Watt is equal to the work (joule) per second. First, we have to calculate the energy emitted by the ${{100\% }}$ efficiency bulb by using power formula and then calculate the ${{80\% }}$ efficiency bulb. Power of the bulb can be calculating the ratio of energy produced by bulb and time.

Complete step by step answer:
Power of a bulb =${{40 W}}$
Wavelength ${{\lambda = 620 nm}}$
${{1nm = 1}}{{{0}}^{{{ - 9}}}}$
${{620 nm = 620 }} \times {{1}}{{{0}}^{{{ - 9}}}}$
Let’s calculate the energy emitted by a bulb;(assume bulb efficiency is ${{100\% }}$)
${{Power = }}\dfrac{{{{Energy}}}}{{{{Time}}}}$………………………………….(1)
Rearrange the equation (1)
${{Energy = Power \times time}}$
= $40 \times 20 = 800J$
Hence, the energy emitted by the ${{100\% }}$ efficiency bulb is ${{800J}}$.
And the given bulb is ${{80\% }}$ efficiency.
Let’s calculate the energy emitted by a bulb which has ${{80\% }}$ efficiency.
${{Energy = }}\left[ {\dfrac{{{{80}}}}{{{{100}}}}} \right]{{ \times 800 = 640J}}$
Hence, energy emitted by the ${{80\% }}$ efficiency bulb is ${{640J}}$.
Let’s calculate the energy of a photon.
${{Energy of a photon = }}\dfrac{{{{hc}}}}{{{\lambda }}}$…………………………..(2)
${{h}}$= Planck's constant
${{c}}$= Velocity of light
${{\lambda }}$ = Frequency of light
From the given,
${{hc = 12400 eV}}$
wavelength = ${{620 nm}}$
${{1nm = 10}}{{{A}}^{{o}}}$
${{620 nm = 6200}}{{{A}}^{{o}}}$
Substitute the all given values in equation (2)
${{ = }}\dfrac{{{{12400 ev }}{{{A}}^{{o}}}}}{{{{6200 }}{{{A}}^{{o}}}}}{{ = 2ev}}$
Hence, the energy of the photon is ${{2ev}}$.
Let’s calculate the number of photons.
${\text{Number of photon = }}\dfrac{{{\text{Energy of light}}}}{{{\text{Energy of photon}}}}$
Energy of ${{80\% }}$ efficiency light = ${{640J}}$
${{1eV = 1}}{{.6 \times 1}}{{{0}}^{{{ - 19}}}}{{J}}$
${{ = }}\dfrac{{{{640J}}}}{{{{2eV}}}}{{ = }}\dfrac{{{{640 J}}}}{{{{2 \times 1}}{{.6 \times 1}}{{{0}}^{{{ - 19}}}}}}{{ = 2 \times 1}}{{{0}}^{{{21}}}}$
Hence, the correct answer is (4).

Additional information:
The photon is the electromagnetic wave carrier responsible for light, radio waves, microwaves, X-rays, and so on. All these waveforms are based on the same electromagnetic wave, but their wavelengths distinguish them. The wavelength of photons has an opposite relationship to the energy of photons.

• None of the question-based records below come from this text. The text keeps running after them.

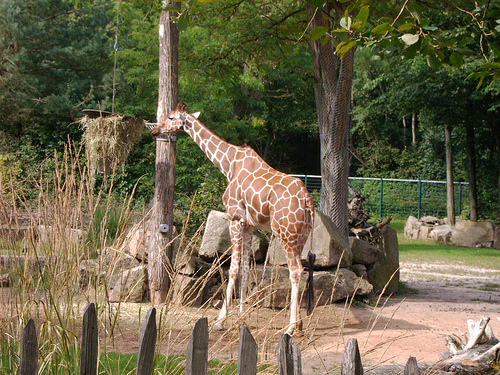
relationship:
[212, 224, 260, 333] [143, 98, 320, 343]
legs of a giraffe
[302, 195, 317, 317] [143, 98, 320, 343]
tail on giraffe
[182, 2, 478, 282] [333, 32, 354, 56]
tree with leaf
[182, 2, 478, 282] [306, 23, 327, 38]
tree with leaf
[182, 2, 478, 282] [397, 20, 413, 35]
tree with leaf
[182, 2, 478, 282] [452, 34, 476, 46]
tree with leaf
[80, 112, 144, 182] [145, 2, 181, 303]
hay bale hanging on tree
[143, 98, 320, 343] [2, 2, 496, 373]
giraffe in zoo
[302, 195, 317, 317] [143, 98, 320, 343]
tail of giraffe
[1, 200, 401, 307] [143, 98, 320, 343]
stones near giraffe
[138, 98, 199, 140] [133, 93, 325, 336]
head of giraffe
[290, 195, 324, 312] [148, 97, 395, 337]
tail of giraffe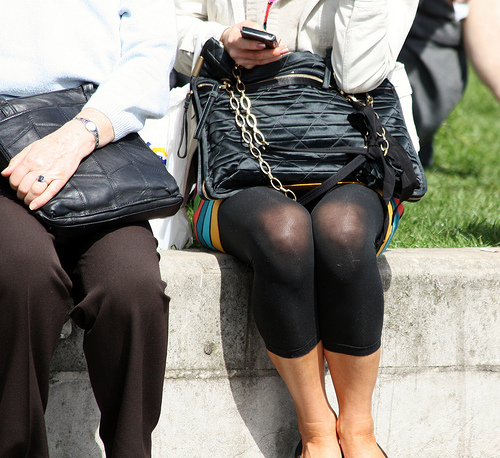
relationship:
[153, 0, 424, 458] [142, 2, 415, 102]
person has shirt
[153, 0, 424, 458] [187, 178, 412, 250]
person has rainbow skirt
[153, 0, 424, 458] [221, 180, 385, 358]
person has leggings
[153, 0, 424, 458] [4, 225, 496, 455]
person sits on concrete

Note: An electron collides with each particle of light, called a photon, and uses some of its energy to eject the electron. The remaining energy of the photon is transferred to a free negative charge, called a photoelectron. Photoelectrons are not emitted in the visible light because they have low threshold frequency energy.